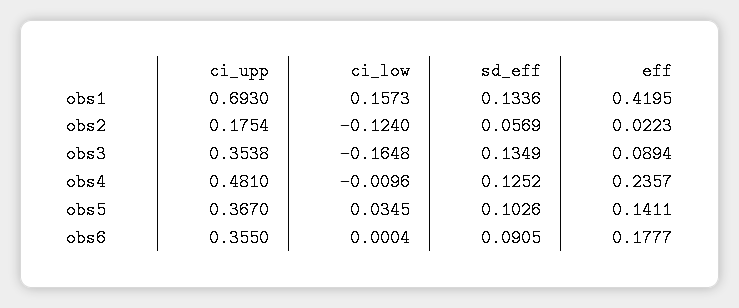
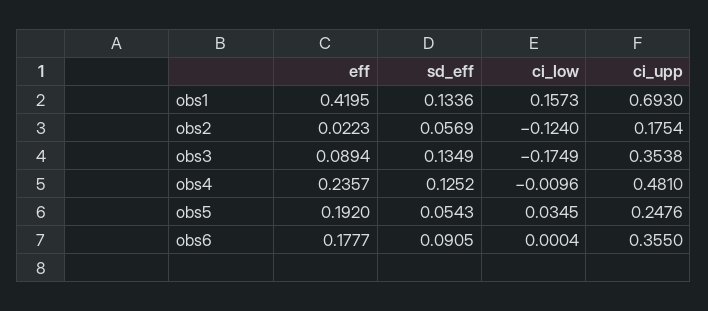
ci_low, obs3: -0.1648 -> -0.1749
ci_upp, obs5: 0.367 -> 0.2476
sd_eff, obs5: 0.1026 -> 0.0543
eff, obs5: 0.1411 -> 0.192

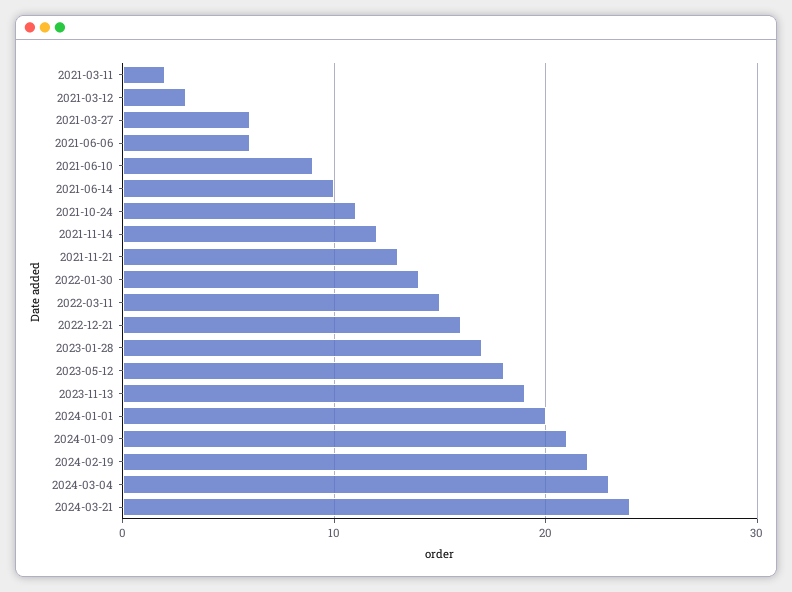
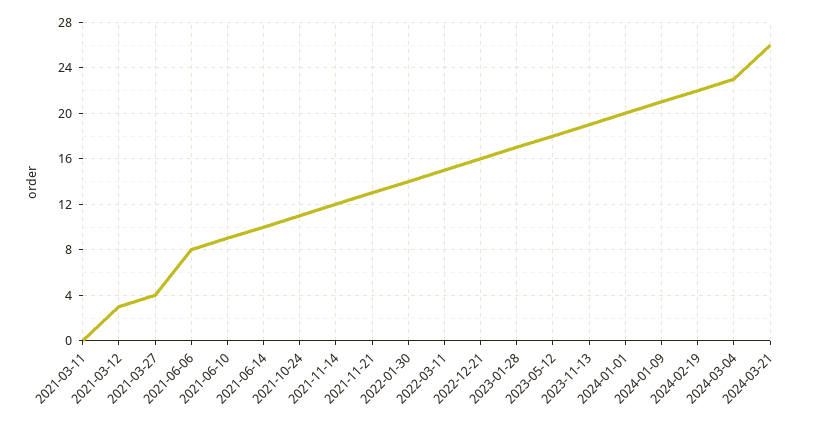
2021-03-11: 2 -> 0
2021-03-27: 6 -> 4
2021-06-06: 6 -> 8
2024-03-21: 24 -> 26

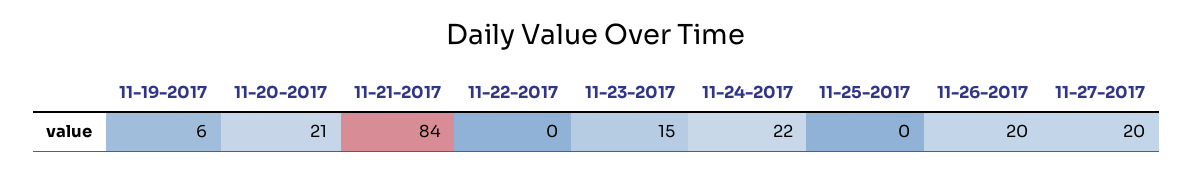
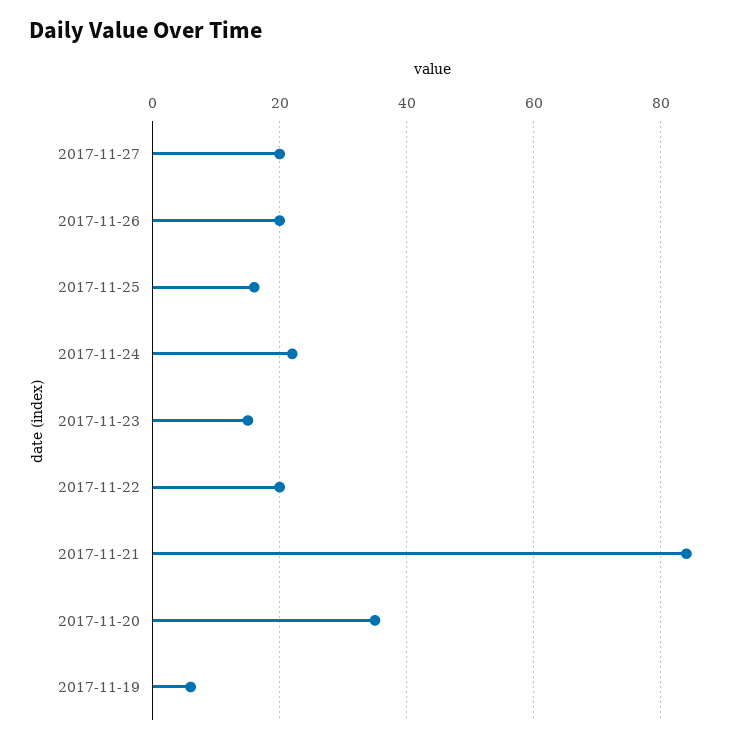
11-20-2017: 21 -> 35
11-22-2017: 0 -> 20
11-25-2017: 0 -> 15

**Work to complete**
Please give again only those lines that run from the one containing "ci_upp, obs5: 0.367 -> 0.2476" through the final line of the listing, both included, exactly as written and without pictures.

**Written solution**
ci_upp, obs5: 0.367 -> 0.2476
sd_eff, obs5: 0.1026 -> 0.0543
eff, obs5: 0.1411 -> 0.192

2021-03-11: 2 -> 0
2021-03-27: 6 -> 4
2021-06-06: 6 -> 8
2024-03-21: 24 -> 26

11-20-2017: 21 -> 35
11-22-2017: 0 -> 20
11-25-2017: 0 -> 15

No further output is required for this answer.